Elena Pisani ha dichiarato che: “In questi anni non abbiamo lottato solo per la salvezza, ma per qualcosa di più grande, per noi stesse, l’una per l’altra, in cerca di riscatto, per dimostrare a chi avrebbe dovuto sostenerci che meritavamo di più. Quando hanno provato a cancellarci, con orgoglio ci siamo opposte, siamo rinate più unite e più forti di prima“.

Cecilia Re ha aggiunto: “Grazie solamente a chi c’è stato sempre, a chi è stato accanto a noi, a lottare, contro tutto e tutti, a chi ha vissuto per davvero quello che ci hanno fatto passare e, nonostante tutto, non ha mollato. Tutto il resto non vale la pena nemmeno nominarlo. Non meritano neanche una parola“.

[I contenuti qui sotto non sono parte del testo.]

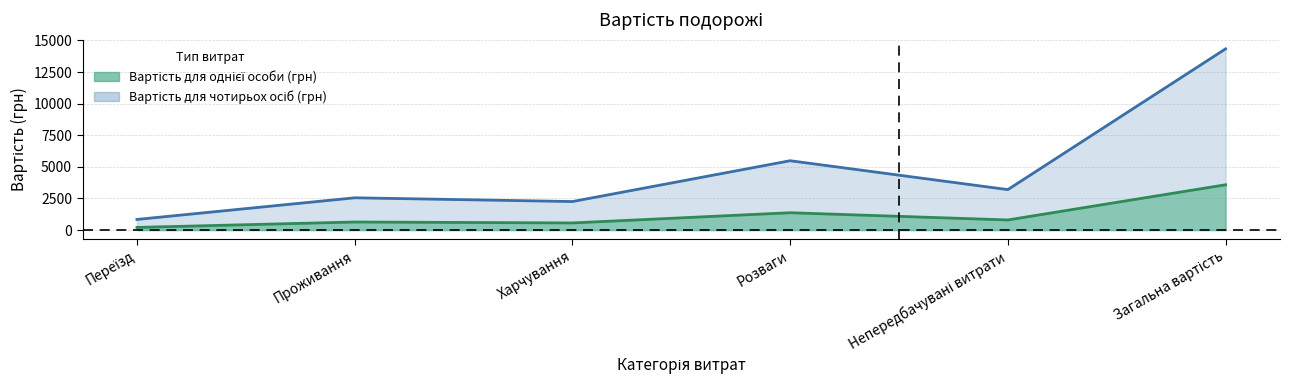

What are all the series names shown in the legend?

Вартість для однієї особи (грн), Вартість для чотирьох осіб (грн)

SAMPDORIA WOMEN, PARLA TARENZI

Ho fatto la guerra per te. Purtroppo però, da qualche tempo a questa parte tutto è cambiato, non eri più la stessa, non contavano più i valori, non ci si sentiva più a casa, non ci ascoltava nessuno, eravamo solo un peso. Per questo ti dovrò salutare, sognavo di finire la mia carriera qui con te, invece non mi è stato permesso. Ma ti prometto che per tutto l’amore che c’è stato tra noi, rimarremo per sempre legate. Quelli non possono capire cosa si provaspiega Stefania Tarenzi.

SAMPDORIA WOMEN: LA DENUNCIA DI FALLICO

È difficile trovare qualcosa da dire. È difficile commentare tutto questo. Ripenso a come ingenuamente festeggiavamo tutte insieme per l’acquisto da parte della nuova società, brindando a chi pensavamo ci avesse salvate. Un anno sotto tantissimi aspetti duro, calcistici ed extracalcistici, economici e non. Anni di sacrifici portati avanti per NOI, per un gruppo, uno staff che si meritava e si merita di meglio“.

Purtroppo, però, difficilmente in questo mondo va avanti chi mette passione e cuore. Purtroppo il calcio non è più come lo sognavi da bambino. Il rispetto, però, quello non può mancare mai. E bisognerebbe imparare a portarlo non solo per chi ci mette i soldi, ma anche per chi ci mette il cuore” ha scritto Bianca Fallico.